» DOCUMENT EXCERPT:
Skip to content

AWS EMR Serverless Spark

Amazon EMR (Elastic MapReduce) Serverless is a deployment option for Amazon EMR that provides a serverless runtime environment. This simplifies the operation of analytics applications that use the latest open-source frameworks, such as Apache Spark and Apache Hive. With EMR Serverless, you don’t have to configure, optimize, secure, or operate clusters to run applications with these frameworks.

Bruin supports EMR Serverless as a spark orchestration platform. You can use bruin to integrate your spark workloads into complex pipelines that different data technologies, all without leaving your terminal.

Connection

In order to use bruin to trigger spark jobs in EMR Serverless, you need to define an aws connection in your .bruin.yml file. The connection schema looks like the following:

yaml
        connections:
            aws:
            - name: aws-connection
              access_key: _YOUR_AWS_ACCESS_KEY_ID_
              secret_key: _YOUR_AWS_SECRET_ACCESS_KEY_

EMR Serverless Spark Asset

After adding the aws connection to your .bruin.yml file, you need to create an asset configuration file. This file defines the configuration required for triggering your spark workloads. Here's an example:

yaml
name: spark_example_job
type: emr_serverless.spark
parameters:
  entrypoint: s3://amzn-test-bucket/src/script.py
  config: --conf spark.executor.cores=1
  application_id: emr_app_123
  execution_role: arn:aws:iam::account_id_1:role/execution_role
  region: ap-south-1

This defines an asset that runs a spark job on emr_app_123 EMR Serverless Application that is defined by the script at s3://amzn-test-bucket/src/script.py. The arn:aws:iam::account_id_1:role/execution_role defines the AWS permissions that are available to your spark job.

» WHAT YOU WILL DO: Check each statement against the EMR Serverless Spark page and answer yes or no, quoting the words from the page that settle it. 1. The AWS connection that Bruin uses for EMR Serverless is defined in the .bruin.yml file. 2. With EMR Serverless, users must configure and operate clusters themselves. 3. The example asset sets its region to us-east-1. The listing after this point is separate from the EMR Serverless Spark page.

» DATASET EXCERPTS:

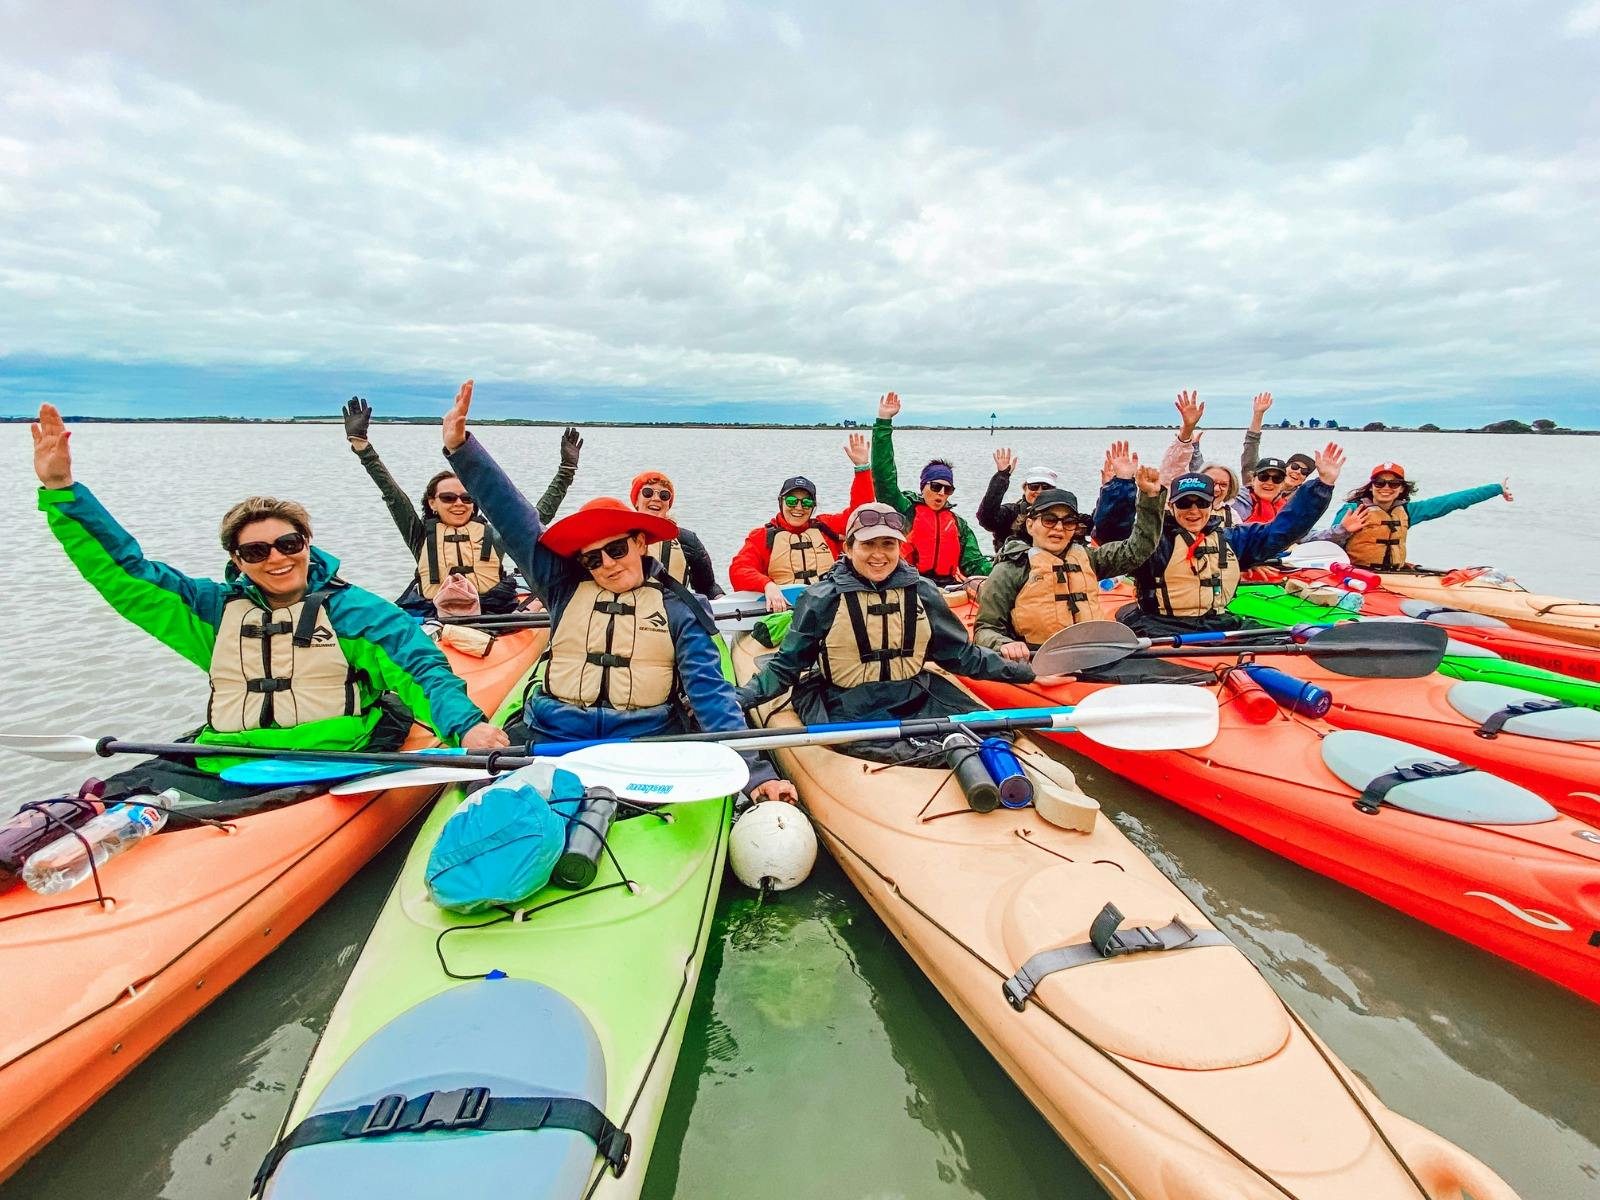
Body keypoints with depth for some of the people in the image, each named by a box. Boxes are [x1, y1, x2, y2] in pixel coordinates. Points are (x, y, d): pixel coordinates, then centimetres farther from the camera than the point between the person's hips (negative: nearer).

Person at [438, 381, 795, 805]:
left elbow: (711, 693, -5)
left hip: (645, 741, -2)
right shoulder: (565, 588, 11)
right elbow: (514, 519, 10)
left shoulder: (678, 608, 3)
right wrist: (461, 448, 4)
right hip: (553, 736, 3)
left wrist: (755, 769, -17)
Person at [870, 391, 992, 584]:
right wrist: (884, 422, -2)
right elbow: (883, 476, 1)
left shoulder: (959, 524, 24)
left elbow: (974, 563, 18)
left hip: (948, 588, 4)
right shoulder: (905, 510, 11)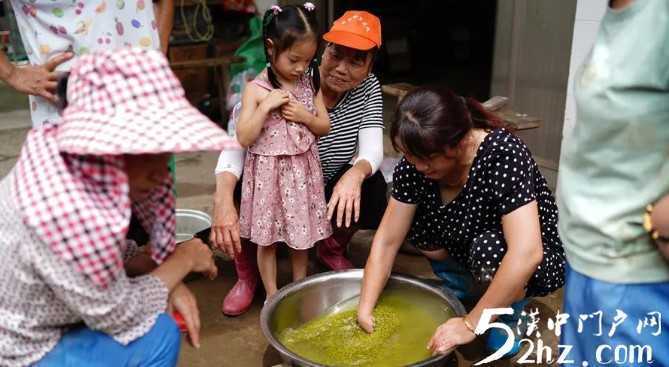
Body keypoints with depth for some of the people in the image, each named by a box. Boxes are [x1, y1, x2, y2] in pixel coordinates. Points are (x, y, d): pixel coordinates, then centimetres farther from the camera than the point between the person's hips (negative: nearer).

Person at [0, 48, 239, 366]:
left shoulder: (83, 162, -13)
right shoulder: (75, 217, -36)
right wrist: (184, 260, -10)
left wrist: (170, 282, -11)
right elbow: (118, 316, -21)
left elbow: (108, 250, 2)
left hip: (27, 322, 8)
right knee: (156, 336, -15)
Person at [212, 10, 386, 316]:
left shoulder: (368, 89, -12)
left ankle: (332, 247, 11)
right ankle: (247, 271, 1)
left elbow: (372, 149, -22)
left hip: (330, 189, 3)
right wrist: (223, 199, -53)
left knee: (372, 187, -24)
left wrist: (356, 173, -47)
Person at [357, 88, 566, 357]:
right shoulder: (415, 163, -18)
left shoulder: (503, 154, -33)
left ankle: (510, 316, -3)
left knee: (488, 248, -34)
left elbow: (526, 253, -40)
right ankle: (461, 289, 8)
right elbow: (386, 241, -13)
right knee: (412, 222, -16)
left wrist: (471, 324, -35)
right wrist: (365, 309, -18)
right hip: (468, 249, 5)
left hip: (538, 263, -5)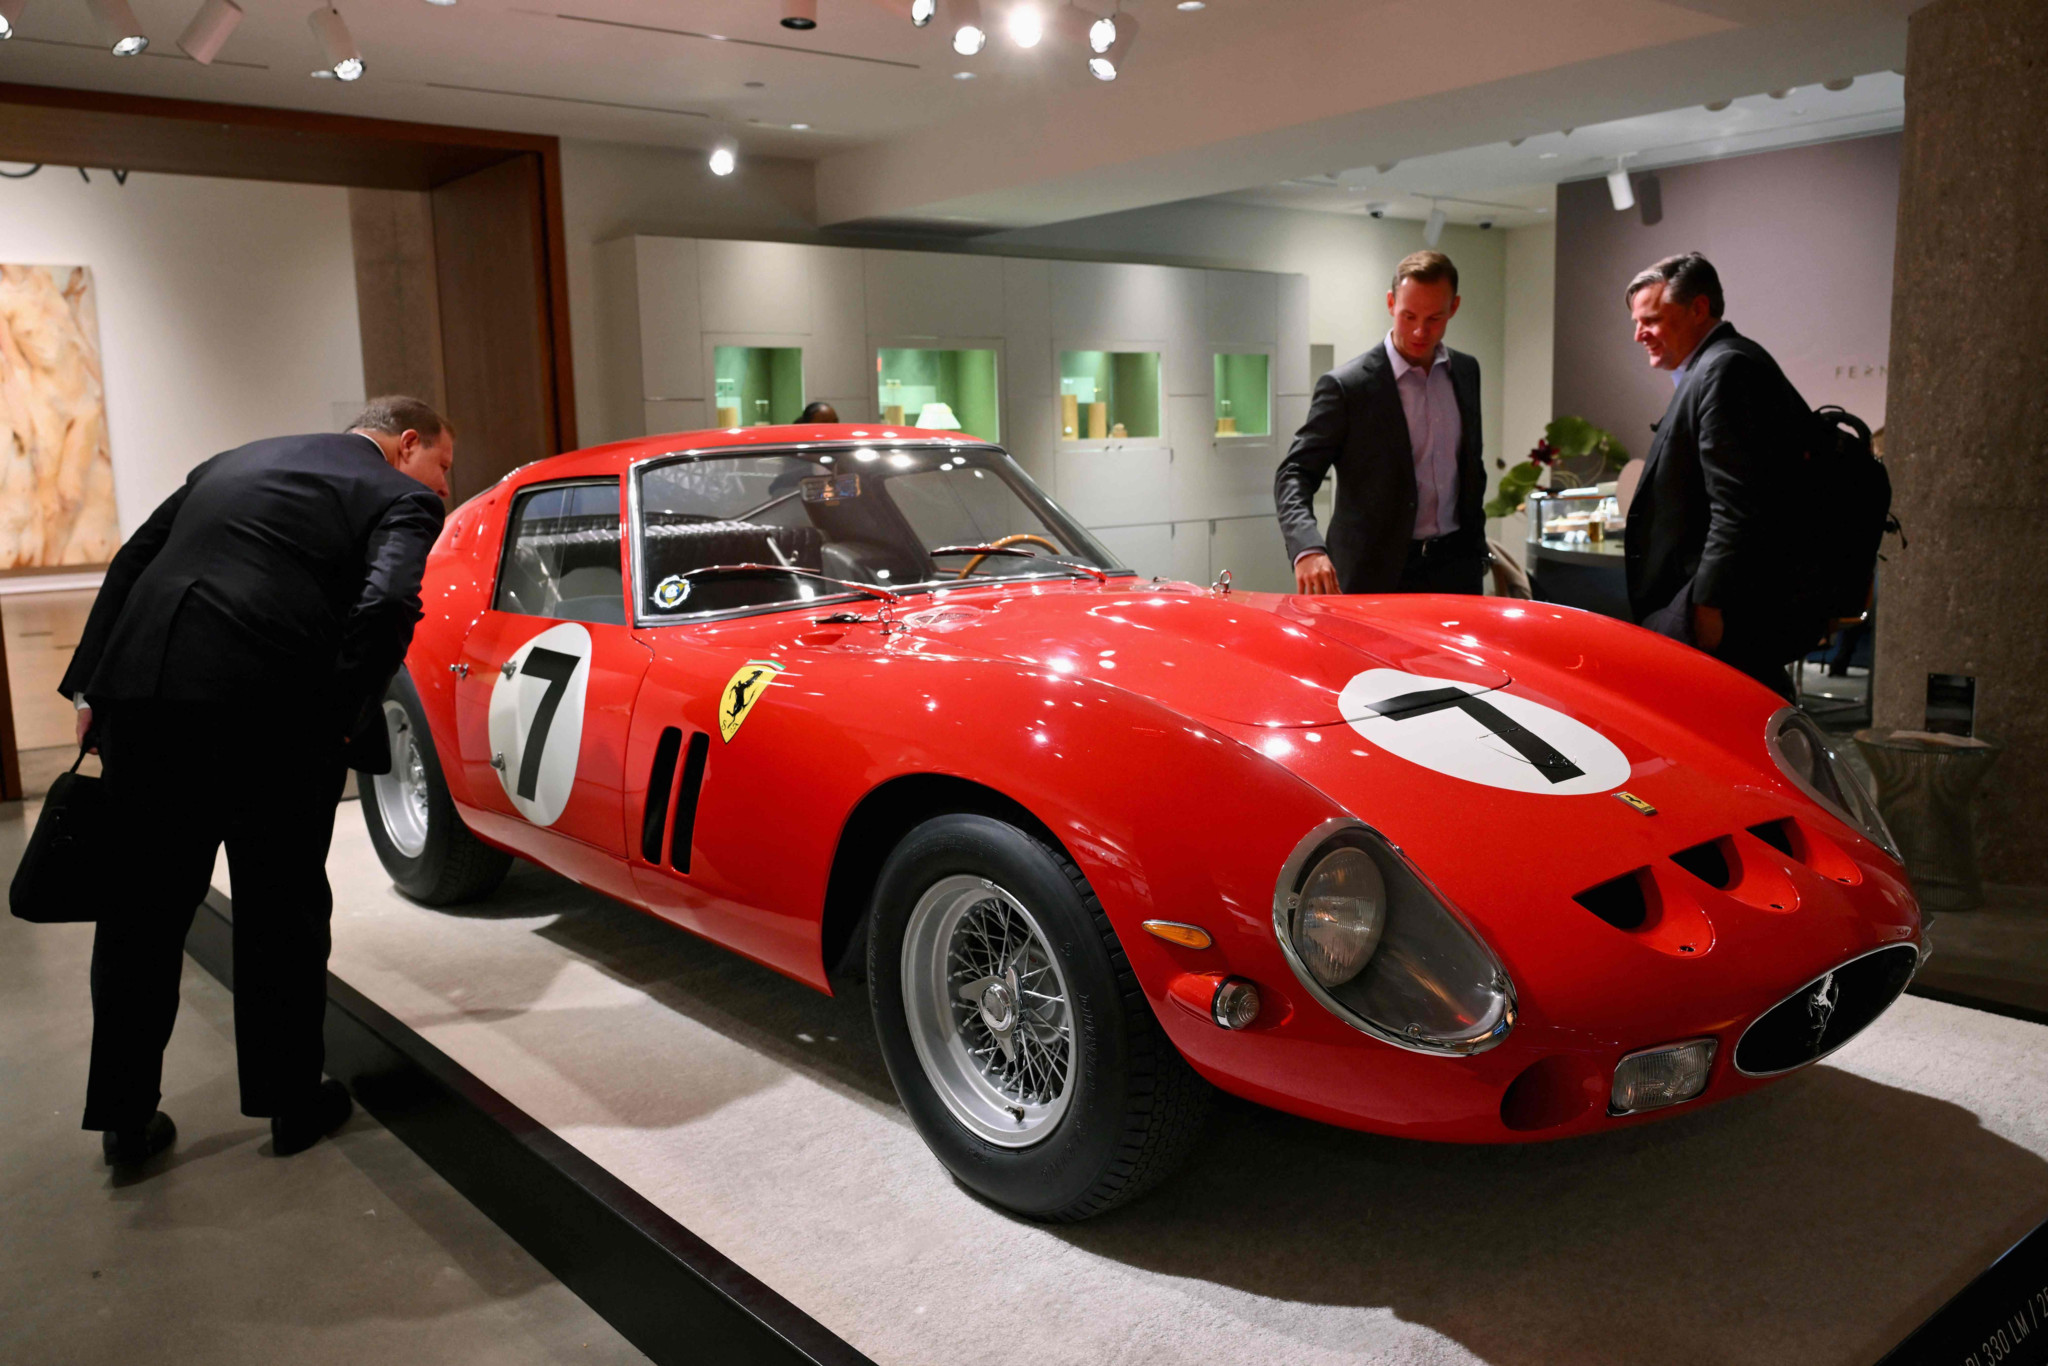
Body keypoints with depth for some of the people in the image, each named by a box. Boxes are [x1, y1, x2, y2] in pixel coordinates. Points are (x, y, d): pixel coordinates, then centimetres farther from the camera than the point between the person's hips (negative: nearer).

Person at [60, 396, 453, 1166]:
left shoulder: (235, 462, 25)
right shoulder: (402, 499, 5)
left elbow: (132, 563, 19)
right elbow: (387, 603, -15)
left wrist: (89, 688, 17)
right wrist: (344, 720, -6)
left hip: (139, 691, 6)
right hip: (268, 709, -5)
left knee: (142, 910, 17)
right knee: (282, 914, 12)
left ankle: (125, 1118, 27)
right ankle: (293, 1104, 24)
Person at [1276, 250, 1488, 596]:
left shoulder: (1466, 372, 8)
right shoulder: (1346, 385, -11)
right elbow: (1294, 473, -15)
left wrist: (1477, 548, 18)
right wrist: (1308, 547, -33)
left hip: (1455, 566, 5)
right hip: (1378, 575, -5)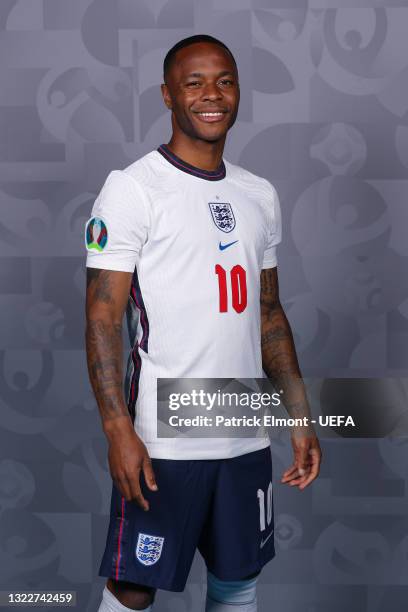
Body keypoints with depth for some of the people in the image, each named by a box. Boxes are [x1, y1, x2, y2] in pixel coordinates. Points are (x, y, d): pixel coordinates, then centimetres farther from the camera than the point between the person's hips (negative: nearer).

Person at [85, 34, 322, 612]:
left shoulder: (260, 195, 11)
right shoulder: (132, 188, -7)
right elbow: (103, 317, -11)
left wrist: (301, 417, 11)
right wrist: (119, 431, -19)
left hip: (247, 438, 6)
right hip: (161, 442, -5)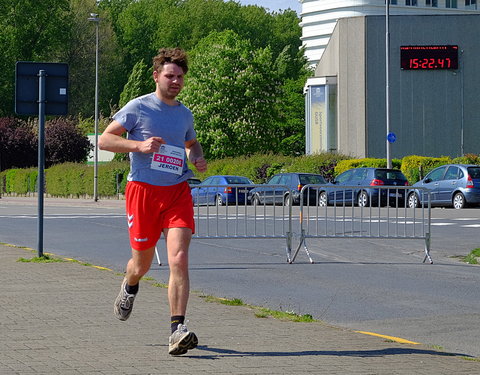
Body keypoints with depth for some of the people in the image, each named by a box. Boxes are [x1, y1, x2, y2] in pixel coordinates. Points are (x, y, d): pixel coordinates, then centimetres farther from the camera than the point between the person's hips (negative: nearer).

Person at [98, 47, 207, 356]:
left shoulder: (185, 114, 14)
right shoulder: (138, 108, -1)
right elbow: (104, 140, -3)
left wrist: (198, 158, 10)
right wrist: (139, 145, -18)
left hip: (178, 191, 3)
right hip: (143, 190, -3)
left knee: (179, 259, -16)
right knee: (142, 263, 10)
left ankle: (178, 330, -19)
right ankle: (130, 287, 48)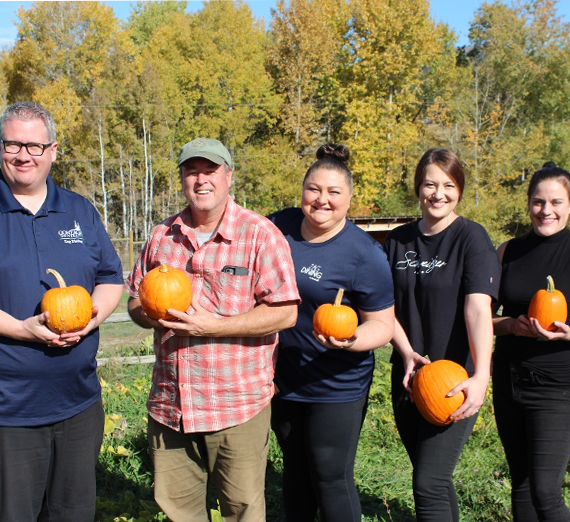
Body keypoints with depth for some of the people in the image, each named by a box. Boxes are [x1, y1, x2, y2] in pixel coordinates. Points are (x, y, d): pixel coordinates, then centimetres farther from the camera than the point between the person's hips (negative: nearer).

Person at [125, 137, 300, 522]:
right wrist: (151, 314, -6)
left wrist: (213, 325, -20)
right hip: (169, 402, 5)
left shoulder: (260, 234, -8)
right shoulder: (163, 235, 9)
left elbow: (285, 313, -14)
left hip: (238, 405, -5)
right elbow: (136, 298, 18)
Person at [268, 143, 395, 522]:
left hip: (336, 387, -5)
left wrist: (349, 340, -33)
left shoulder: (365, 254, -17)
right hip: (283, 376, 6)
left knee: (331, 480, 3)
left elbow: (382, 324, -12)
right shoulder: (280, 226, -2)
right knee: (295, 471, 21)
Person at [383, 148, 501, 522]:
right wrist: (406, 352, -9)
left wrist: (481, 376, -32)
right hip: (409, 375, 6)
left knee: (429, 484, -10)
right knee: (433, 478, 17)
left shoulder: (472, 238, -9)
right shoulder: (398, 240, 6)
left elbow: (478, 308, -22)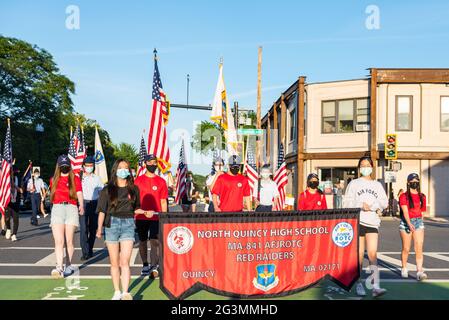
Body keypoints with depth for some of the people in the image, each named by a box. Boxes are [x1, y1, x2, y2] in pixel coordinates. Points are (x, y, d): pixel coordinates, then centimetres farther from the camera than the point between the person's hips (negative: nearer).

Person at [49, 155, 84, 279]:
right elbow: (52, 195, 23)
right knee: (58, 241, -10)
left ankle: (68, 266, 18)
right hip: (57, 209, 1)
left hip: (71, 209, -1)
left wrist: (81, 205, -21)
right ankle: (59, 268, -18)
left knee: (69, 241, 5)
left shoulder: (75, 178, 8)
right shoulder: (53, 180, 16)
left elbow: (79, 193, -5)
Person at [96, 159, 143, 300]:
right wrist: (99, 228, -9)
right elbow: (102, 211, 1)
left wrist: (144, 212, -1)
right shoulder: (108, 190, 4)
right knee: (114, 263, 8)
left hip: (128, 225, 0)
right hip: (112, 224, 0)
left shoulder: (133, 189, 9)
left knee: (125, 262, -10)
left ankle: (125, 293, -10)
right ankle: (117, 292, 19)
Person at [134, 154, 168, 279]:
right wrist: (133, 215, 2)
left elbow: (163, 201, 6)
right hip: (141, 217, 1)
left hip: (156, 217, -1)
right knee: (142, 241, 11)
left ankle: (154, 266, -7)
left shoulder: (161, 181, 4)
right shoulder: (138, 180, 4)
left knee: (154, 241, -9)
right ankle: (145, 265, 26)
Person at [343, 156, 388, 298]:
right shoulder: (354, 183, 8)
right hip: (357, 221, -1)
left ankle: (376, 287, -13)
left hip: (373, 222, 1)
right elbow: (347, 202, 1)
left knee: (373, 254, -10)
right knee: (359, 255, 4)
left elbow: (384, 201, 9)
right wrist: (361, 205, -13)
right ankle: (358, 284, 17)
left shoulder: (377, 185, 16)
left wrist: (373, 206, -8)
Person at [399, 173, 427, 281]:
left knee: (419, 249, -8)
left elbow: (422, 211, 17)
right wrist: (409, 223, -28)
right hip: (406, 223, -3)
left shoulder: (422, 196, 9)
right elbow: (405, 211, -15)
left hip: (418, 222, 3)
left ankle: (419, 272, -12)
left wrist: (419, 222, 13)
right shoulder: (404, 196, -4)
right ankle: (404, 269, 25)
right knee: (406, 249, 7)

» WRITTEN RESPONSE:
1. Yes: "you need to define an aws connection in your .bruin.yml file"
2. No: "you don’t have to configure, optimize, secure, or operate clusters"
3. No: "region: ap-south-1"